Search
 
 
Investment Quarterly - Q1 07:
Leveraged finance


 
While it is doubtful that many alchemists ever managed to transform lead into gold, private equity partnerships are making a good go at it themselves with leveraged finance. Iain Morse examines this potentially lucrative, if risky, proposition
 
Leveraged finance is now a hot investment topic because of the huge number and high values of balance sheet restructurings taking place in North America, the UK and parts of Europe. Merger & acquisition, the purchase, de-listing and ‘rationalisation’ of companies by private equity funds all need to be financed. This process, which in the 60s and 70s used to be called asset stripping, is all about freeing hidden balance sheet value and making money out of it.

When listed companies take each other over they are bound by strict regulation to protect the interests of minority shareholders. Deals of this kind are typically financed by the issuance of bonds, and secured borrowing from banks. These restrictions do not apply to privately owned companies. This is where leveraged finance works at its best and most creative, stretching the cost of deals to levels that would not be possible by more traditional means.

* [Dataset]:
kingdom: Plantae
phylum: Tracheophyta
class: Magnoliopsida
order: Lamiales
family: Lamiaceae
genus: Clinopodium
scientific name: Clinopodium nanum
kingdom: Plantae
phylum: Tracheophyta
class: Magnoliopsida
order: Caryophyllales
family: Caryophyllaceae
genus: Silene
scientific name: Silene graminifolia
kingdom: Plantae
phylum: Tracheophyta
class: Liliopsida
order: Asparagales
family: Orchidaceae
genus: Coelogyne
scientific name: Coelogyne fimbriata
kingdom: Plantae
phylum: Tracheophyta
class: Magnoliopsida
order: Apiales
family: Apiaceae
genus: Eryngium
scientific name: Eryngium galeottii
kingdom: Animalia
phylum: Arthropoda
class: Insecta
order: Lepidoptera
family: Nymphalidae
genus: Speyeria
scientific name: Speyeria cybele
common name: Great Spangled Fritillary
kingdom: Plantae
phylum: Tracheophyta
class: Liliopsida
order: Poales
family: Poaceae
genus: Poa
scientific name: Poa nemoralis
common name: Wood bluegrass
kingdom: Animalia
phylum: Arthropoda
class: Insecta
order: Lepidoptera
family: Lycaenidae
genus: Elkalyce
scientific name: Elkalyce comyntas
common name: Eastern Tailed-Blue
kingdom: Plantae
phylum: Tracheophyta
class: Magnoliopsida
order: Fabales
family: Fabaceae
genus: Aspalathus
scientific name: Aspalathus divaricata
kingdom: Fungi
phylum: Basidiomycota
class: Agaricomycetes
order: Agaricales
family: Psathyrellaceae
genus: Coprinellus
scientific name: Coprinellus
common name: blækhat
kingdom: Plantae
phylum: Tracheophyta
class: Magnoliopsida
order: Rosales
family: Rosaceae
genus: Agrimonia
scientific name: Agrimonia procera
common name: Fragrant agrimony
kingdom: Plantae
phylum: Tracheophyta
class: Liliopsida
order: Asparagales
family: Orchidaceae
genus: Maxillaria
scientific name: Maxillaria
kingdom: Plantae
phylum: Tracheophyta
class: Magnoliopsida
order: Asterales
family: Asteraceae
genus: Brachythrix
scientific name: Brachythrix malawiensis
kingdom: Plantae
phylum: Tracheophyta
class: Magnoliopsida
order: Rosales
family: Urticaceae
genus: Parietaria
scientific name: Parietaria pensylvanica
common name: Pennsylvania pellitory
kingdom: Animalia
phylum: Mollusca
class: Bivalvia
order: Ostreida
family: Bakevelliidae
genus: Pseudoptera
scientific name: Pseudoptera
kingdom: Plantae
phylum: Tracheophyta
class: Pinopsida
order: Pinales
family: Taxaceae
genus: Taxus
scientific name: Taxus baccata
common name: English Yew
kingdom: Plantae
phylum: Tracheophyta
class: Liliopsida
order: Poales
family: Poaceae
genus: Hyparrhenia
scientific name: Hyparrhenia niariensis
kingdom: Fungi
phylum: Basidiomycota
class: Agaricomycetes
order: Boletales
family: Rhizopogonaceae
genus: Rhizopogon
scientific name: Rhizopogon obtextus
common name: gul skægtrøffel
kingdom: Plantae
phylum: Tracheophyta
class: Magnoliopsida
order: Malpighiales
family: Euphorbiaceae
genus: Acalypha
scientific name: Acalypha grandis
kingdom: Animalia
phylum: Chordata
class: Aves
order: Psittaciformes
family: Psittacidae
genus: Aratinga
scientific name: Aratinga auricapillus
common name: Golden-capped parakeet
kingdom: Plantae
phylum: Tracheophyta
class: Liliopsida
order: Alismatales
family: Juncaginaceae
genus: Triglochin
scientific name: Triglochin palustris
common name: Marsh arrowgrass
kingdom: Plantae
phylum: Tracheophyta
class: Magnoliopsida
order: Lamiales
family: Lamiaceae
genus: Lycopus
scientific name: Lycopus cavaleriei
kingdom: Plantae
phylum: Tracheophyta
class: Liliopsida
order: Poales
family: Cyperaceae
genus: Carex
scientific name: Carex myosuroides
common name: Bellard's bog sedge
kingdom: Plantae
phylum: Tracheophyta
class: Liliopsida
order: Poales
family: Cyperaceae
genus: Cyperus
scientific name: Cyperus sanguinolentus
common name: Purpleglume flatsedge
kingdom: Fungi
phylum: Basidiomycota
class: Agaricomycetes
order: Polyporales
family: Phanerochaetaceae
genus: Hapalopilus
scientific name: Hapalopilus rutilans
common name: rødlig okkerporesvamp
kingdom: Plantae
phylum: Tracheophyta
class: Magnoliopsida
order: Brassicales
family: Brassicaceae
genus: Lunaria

* [Instructions]:
1. Rewrite the records from the line with "genus: Triglochin" to the line with "genus: Hapalopilus", swapping "common name" for "vernacular name" and leaving everything else unchanged. Give only those lines.
2. Carry on the article about leveraged finance from the point where it stops.
The article and the records were taken from unrelated sources.

* [The replies]:
1.
genus: Triglochin
scientific name: Triglochin palustris
vernacular name: Marsh arrowgrass
kingdom: Plantae
phylum: Tracheophyta
class: Magnoliopsida
order: Lamiales
family: Lamiaceae
genus: Lycopus
scientific name: Lycopus cavaleriei
kingdom: Plantae
phylum: Tracheophyta
class: Liliopsida
order: Poales
family: Cyperaceae
genus: Carex
scientific name: Carex myosuroides
vernacular name: Bellard's bog sedge
kingdom: Plantae
phylum: Tracheophyta
class: Liliopsida
order: Poales
family: Cyperaceae
genus: Cyperus
scientific name: Cyperus sanguinolentus
vernacular name: Purpleglume flatsedge
kingdom: Fungi
phylum: Basidiomycota
class: Agaricomycetes
order: Polyporales
family: Phanerochaetaceae
genus: Hapalopilus

2.
Some see this as hugely increasing capital market efficiency, facilitating deals at prices that could not otherwise be done. Others, particularly the trade unions and nervous employees, see it as destructive; the pure play of high finance without adequate societal protection.

Investors can get exposure to leveraged finance once it is packaged and sold on by the investment banks. But the two groups which make most of the money from this process are the banks and the private equity partnerships which structure the deals. Leveraged finance is complex with many uses but the most important of these is that much of the risk in a deal can be packaged across several layers of debt and sold on to institutional investors.

Remember that medieval alchemists promised to turn base metal to gold? Some were burned at the stake for their troubles, but leveraged finance seems to succeed where the alchemists failed. It can collect the dross and floor sweepings of debt, then re package these into far higher investment grade portfolios of debt. This is possible because leveraged finance is layered like slices in a cake. The further down you cut the poorer the quality; at the bottom layer there is no capital security and a high risk of that coupon not being paid.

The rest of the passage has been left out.